金沢市「養サポ」事業 立案担当者のつぶやき⑫【ADRへの橋渡しの仕方(2)】
法律相談を行い、ADRを利用してみようと考える親、ADRに向いていそうな事案であったとして、相談を受けた側が次にすべきアドバイスは何だろうか?
答えは、相談者(及びその相手)のニーズに合いそうなADR機関を具体的に紹介することであると考えている。
現在、日本には、極めて多数のADR実施機関が存在している。家庭裁判所のように管轄もないから、全国の民間ADR機関を利用することが可能なのだが、これがかえって利用者にとって分かりにくい制度となっていることは否めない。選択肢が多すぎるというのも困りものである。
さらに、ADR機関ごとにサービス内容や手続の進め方、料金体系も異なるため、利用者が自力で自分に合いそうなADR機関を見つけてくるのを一層難しくしている。

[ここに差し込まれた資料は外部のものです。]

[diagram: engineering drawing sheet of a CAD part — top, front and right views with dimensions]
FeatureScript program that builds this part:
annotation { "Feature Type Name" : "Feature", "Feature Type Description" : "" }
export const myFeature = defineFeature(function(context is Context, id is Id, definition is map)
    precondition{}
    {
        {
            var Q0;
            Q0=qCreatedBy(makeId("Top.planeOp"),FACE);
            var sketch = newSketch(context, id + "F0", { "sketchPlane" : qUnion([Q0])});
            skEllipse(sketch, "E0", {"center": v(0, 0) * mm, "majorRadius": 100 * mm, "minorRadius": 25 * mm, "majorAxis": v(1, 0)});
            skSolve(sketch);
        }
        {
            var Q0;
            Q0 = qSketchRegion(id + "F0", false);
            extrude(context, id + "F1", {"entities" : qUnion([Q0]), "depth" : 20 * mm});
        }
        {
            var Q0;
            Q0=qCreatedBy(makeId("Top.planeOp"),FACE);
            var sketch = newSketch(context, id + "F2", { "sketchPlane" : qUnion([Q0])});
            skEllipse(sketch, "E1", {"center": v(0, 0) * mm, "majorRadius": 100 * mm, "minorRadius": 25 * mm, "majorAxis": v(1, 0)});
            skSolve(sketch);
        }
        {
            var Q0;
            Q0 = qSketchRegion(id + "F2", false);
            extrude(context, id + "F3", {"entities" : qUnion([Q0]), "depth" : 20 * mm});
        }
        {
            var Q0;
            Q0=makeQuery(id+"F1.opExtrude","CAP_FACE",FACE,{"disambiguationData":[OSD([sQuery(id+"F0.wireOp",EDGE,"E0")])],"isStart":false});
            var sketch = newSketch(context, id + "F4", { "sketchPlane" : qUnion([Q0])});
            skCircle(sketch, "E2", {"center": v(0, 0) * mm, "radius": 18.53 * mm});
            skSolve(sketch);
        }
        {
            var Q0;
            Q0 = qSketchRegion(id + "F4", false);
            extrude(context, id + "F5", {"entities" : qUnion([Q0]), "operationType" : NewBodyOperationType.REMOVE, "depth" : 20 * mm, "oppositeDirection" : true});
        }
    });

そこで、相談を受ける側は、相談者のニーズに合いそうなADR機関を紹介する必要性がどうしても出てくるのである。
具体的に言うと、例えば、
- 相手と話し合いたいテーマが沢山あり、かつ相手とニュアンスを含めたやりとりをじっくりしたいと考えている場合(あるいは、アドバイスをする側から見てそのような事案であると考えた場合)は、家庭裁判所の調停並みに充実した話合いのサービスを提供していることに強みがあるADR機関を、
- 逆に、とにかく簡易迅速に養育費だけを決めたいと考える場合は、相談者、相手方、調停人三者が原則としてテキスト(チャット機能)を用いて調停を行うこととしているADR機関を
紹介するといった具合である。
それだけでなく、実際には、具体的な利用方法(申立ての仕方)についても、アドバイスすることも多い。とあるADR機関はWebフォーマットで申立てを行うようになっていたり、別のADR機関はLINEで友達登録をした上で申立てを行うという流れになっていたりするので、相談者と一緒にパソコンや携帯の画面を見ながら説明していく。
また、相談者がいきなり一人で申立てをするのは不安であるとか、もう少しサービス内容などを確かめてみてから考えたいといったケースもある。このように、相談者が申立てを予定しているADR機関に直接相談をしてみたいということであれば、同様に、そのADR機関の相談窓口(実際には、URLやLINEのリッチメニューのメニューボタンがある場所など)を案内することとなる。
さらに、私がもう1つ重要だと考え相談の現場で留意するようにしているのが、相手にいかにしてこのADR機関での話合いのテーブルに着いてもらえるように持ち掛けていくか(段取りの整え)である。
- 私はなぜ敢えてADRという手続であなたと話合いをしたいと考えたのか
- このADR機関で話合いを行うことについてお互いにどんなメリットがあるのか
- 私はメリットがあると考えたけれども、あなたもメリットを感じたなら、ここで話を進めてみないか
というようなメッセージを直接相手に伝えたり、相手方にADR機関から送付(送信)されることとなる申立書の中に盛り込んだりすると、こちらの考えが相手に伝わって良いですよ、スムーズにADRを始めることができる可能性が高まると思いますよ、といった案内をするようにしている。
少し長くなってしまったが、自治体での法律(養育費)相談において、ADRへの橋渡しをするために現在取り組んでいることは大体以上のようなものとなる。
今後も試行錯誤を続けていくが、大前提として、相談に乗っている私たち自身が、ADRのこと、養育費や家事事件に強い民間ADR機関のことを知り、各ADR機関のサービス、手続の進め方、料金体系等について理解を深め、キャッチアップしていくことが必須であることは間違いない。